# [Written request]
Convert the text lines of every item below into one numbered list, omitting blank lines and excluding the pictures.

────

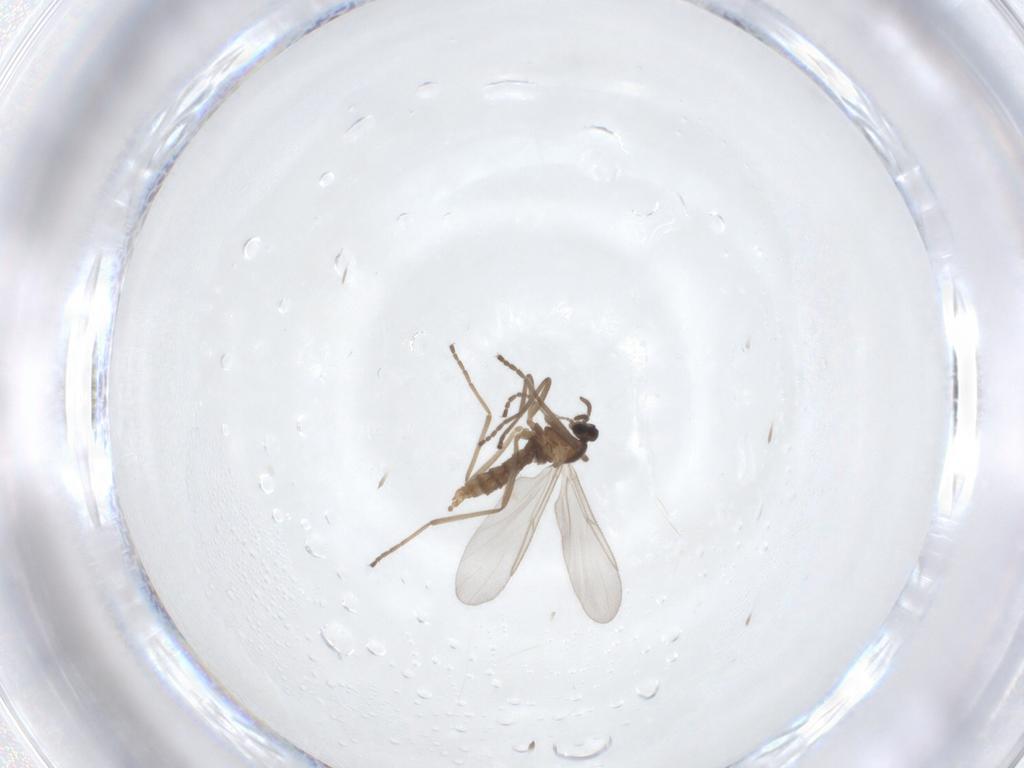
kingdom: Animalia
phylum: Arthropoda
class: Insecta
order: Diptera
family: Cecidomyiidae
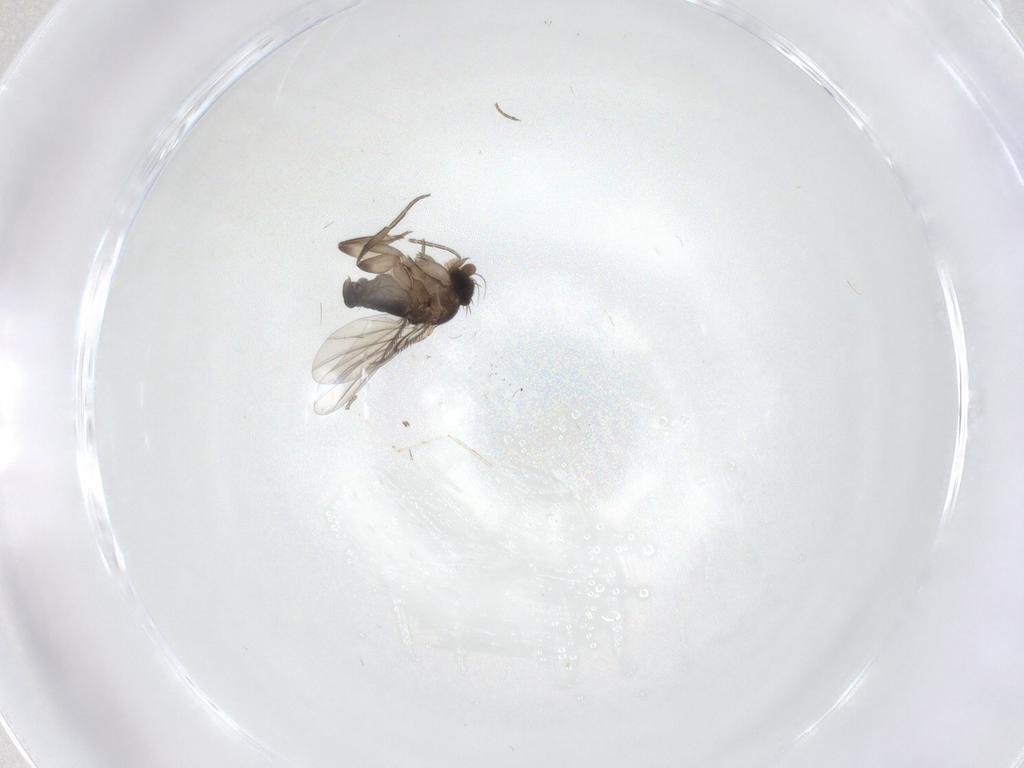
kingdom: Animalia
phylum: Arthropoda
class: Insecta
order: Diptera
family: Phoridae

────

# [Answer to this exercise]
1. kingdom: Animalia
2. phylum: Arthropoda
3. class: Insecta
4. order: Diptera
5. family: Cecidomyiidae
6. kingdom: Animalia
7. phylum: Arthropoda
8. class: Insecta
9. order: Diptera
10. family: Phoridae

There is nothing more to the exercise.